I started my career in insurance in 1987. It was the golden years for Universal Life insurance. The Modified Endowment Contract (MEC) rules had not been adopted as of then. Interest rates were high and the cost of insurance was low.
I was taught to use Universal Life insurance as an alternative to a bank’s C.D. but with the ability to shelter money from the Internal Revenue Service. Ah, those were the days!
Unfortunately, what I was taught was only good for illustration purposes. The facts were a bit different. Universal Life insurance is primarily a Life insurance policy.
Universal Life insurance illustrated wonderfully for those people who were retiring at 65. Unfortunately, 5 years later huge chunks of their life savings were going to pay for Life insurance premiums.
Once the law-suits started flying I had to spend a considerable amount of time explaining to people that the plan that was sold to them as an investment vehicle had eaten up a large chunk of their life’s savings. The agents who sold the plans as investments had taken their commission and were long gone. They left it up to the rest of us to clean up their mess. It was not a happy time.

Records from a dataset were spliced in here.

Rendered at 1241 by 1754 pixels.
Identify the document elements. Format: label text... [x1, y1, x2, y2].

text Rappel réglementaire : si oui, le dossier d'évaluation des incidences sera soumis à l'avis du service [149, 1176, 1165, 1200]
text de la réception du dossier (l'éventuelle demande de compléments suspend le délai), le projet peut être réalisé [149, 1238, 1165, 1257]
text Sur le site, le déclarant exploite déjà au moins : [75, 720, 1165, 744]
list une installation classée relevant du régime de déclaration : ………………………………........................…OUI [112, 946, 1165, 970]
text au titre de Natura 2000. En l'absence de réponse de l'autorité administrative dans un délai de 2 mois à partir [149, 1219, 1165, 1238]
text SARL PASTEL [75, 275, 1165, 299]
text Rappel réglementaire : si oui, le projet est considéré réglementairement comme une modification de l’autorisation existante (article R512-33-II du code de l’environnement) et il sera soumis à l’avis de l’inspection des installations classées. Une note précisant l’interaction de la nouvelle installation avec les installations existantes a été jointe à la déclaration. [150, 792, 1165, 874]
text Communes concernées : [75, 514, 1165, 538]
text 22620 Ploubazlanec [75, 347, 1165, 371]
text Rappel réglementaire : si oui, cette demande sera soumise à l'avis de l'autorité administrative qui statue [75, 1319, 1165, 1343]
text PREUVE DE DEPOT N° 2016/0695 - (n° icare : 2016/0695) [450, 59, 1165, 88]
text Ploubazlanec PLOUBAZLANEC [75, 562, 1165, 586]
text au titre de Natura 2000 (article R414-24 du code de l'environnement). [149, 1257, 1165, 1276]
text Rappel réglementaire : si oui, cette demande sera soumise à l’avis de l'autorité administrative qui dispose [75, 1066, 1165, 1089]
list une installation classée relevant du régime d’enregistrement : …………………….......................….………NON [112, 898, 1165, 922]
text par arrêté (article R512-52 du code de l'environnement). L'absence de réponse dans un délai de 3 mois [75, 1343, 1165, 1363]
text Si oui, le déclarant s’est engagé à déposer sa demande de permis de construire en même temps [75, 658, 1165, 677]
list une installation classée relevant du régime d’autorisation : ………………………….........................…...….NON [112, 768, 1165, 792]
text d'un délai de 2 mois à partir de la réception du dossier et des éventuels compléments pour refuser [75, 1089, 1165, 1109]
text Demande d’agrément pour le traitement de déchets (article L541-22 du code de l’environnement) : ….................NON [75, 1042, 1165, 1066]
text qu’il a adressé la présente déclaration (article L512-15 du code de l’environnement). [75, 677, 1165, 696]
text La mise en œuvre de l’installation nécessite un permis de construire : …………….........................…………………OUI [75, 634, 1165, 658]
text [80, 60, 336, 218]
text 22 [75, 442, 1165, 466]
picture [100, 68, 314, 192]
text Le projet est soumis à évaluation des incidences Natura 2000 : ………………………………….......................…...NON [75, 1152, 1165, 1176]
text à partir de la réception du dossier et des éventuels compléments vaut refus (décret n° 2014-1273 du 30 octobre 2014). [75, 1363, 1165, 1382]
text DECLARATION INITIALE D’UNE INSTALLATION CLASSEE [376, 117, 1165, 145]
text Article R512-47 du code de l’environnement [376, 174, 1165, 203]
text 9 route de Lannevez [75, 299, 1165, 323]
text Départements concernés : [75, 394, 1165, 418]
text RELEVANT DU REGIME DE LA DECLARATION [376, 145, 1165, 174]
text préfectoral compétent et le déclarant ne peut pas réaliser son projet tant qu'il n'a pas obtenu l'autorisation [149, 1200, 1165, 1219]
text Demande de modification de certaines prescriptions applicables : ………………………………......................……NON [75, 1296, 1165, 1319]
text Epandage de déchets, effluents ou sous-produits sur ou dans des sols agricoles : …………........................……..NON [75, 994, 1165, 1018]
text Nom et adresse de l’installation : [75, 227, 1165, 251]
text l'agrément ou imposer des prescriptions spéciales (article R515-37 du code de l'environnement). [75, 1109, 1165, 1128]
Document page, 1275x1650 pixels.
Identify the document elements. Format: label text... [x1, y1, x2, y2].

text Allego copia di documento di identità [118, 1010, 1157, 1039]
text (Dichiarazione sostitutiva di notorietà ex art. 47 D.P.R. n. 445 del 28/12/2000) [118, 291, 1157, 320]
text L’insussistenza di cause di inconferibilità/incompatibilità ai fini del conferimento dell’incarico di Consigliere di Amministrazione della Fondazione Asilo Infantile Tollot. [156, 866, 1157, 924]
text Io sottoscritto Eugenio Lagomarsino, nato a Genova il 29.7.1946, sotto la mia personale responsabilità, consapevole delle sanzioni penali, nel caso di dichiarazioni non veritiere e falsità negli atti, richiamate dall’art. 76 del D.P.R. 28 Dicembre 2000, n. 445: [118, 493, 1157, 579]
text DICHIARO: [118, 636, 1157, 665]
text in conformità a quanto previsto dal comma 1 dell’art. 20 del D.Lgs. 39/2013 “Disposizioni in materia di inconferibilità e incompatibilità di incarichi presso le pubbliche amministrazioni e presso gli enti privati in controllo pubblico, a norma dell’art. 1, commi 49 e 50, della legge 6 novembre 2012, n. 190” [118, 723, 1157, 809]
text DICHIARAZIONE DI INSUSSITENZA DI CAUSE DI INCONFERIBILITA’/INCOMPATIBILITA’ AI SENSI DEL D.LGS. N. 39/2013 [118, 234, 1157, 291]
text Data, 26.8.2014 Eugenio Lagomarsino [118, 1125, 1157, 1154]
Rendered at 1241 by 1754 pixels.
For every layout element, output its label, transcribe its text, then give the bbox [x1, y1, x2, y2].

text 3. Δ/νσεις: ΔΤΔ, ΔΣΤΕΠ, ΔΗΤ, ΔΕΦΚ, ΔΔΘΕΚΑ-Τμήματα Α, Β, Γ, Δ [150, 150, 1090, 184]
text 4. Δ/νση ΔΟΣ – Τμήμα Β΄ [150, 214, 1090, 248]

I survived that experience but I learned several lessons. Perhaps the most important lesson that I learned is that you should never try to use Life insurance as a long-term investment plan.
Life insurance has a place in your portfolio but it should never be confused with a savings or investment plan. If your financial goal is to create wealth for your loved ones when you die, there is no better vehicle than Life insurance.
If, however, your financial goal is to save money for your child’s education or your retirement, there are other vehicles that will help you without you having to pay for Life insurance benefits.
Last week I received notice from no less than 3 large life insurance companies that they were suspending sales of Universal Life insurance until interest rates rebound. I was curious, “What has changed?” that would cause 3 insurance companies to stop selling Universal Life insurance after they have tried to change my mind about that type of Life insurance for years.
My studies showed me that last month the National Association of Insurance Commissioners adopted a new rule that retroactively affects many Universal Life insurance plans that went into effect as far back as July 1, 2005.
Rule A.G. 38 changes the way insurance companies must deposit money into a reserve account for certain Universal Life insurance plans. From the memos that I have gotten, several insurance companies have decided that with interest rates less than 1% they cannot meet the new guidelines on any future business.
They cannot do anything about plans that already exist. The NAIC changed the rules on them during the middle of the game. Their decision is to “cut their losses” and stop selling Universal Life insurance until interest rates go back up.
After what I went through in the 1990s with Universal Life, I have not been a big fan of that type of insurance. I understand that their have been consumer protections added to the policies in the last 20 years to protect people from the abuses of the 1980s. I just do not trust any interest based Life insurance product.
During my first year in insurance I was taught, “Insure permanent needs with permanent insurance and temporary needs with temporary insurance.” I still believe that approach works.
Rather than “Flexible” or “Adjustable” Universal Life insurance, I prefer a combination approach to Life insurance planning. Permanent insurance needs like funeral expenses and probate fees should be insured with Whole Life insurance. Bigger temporary needs, like replacing income or setting up a college trust, should be funded with Term Life insurance.
When the final cost is compared, the combination plan is often very similar to the cost of Universal Life insurance. It just does not carry the same level of governmental risk.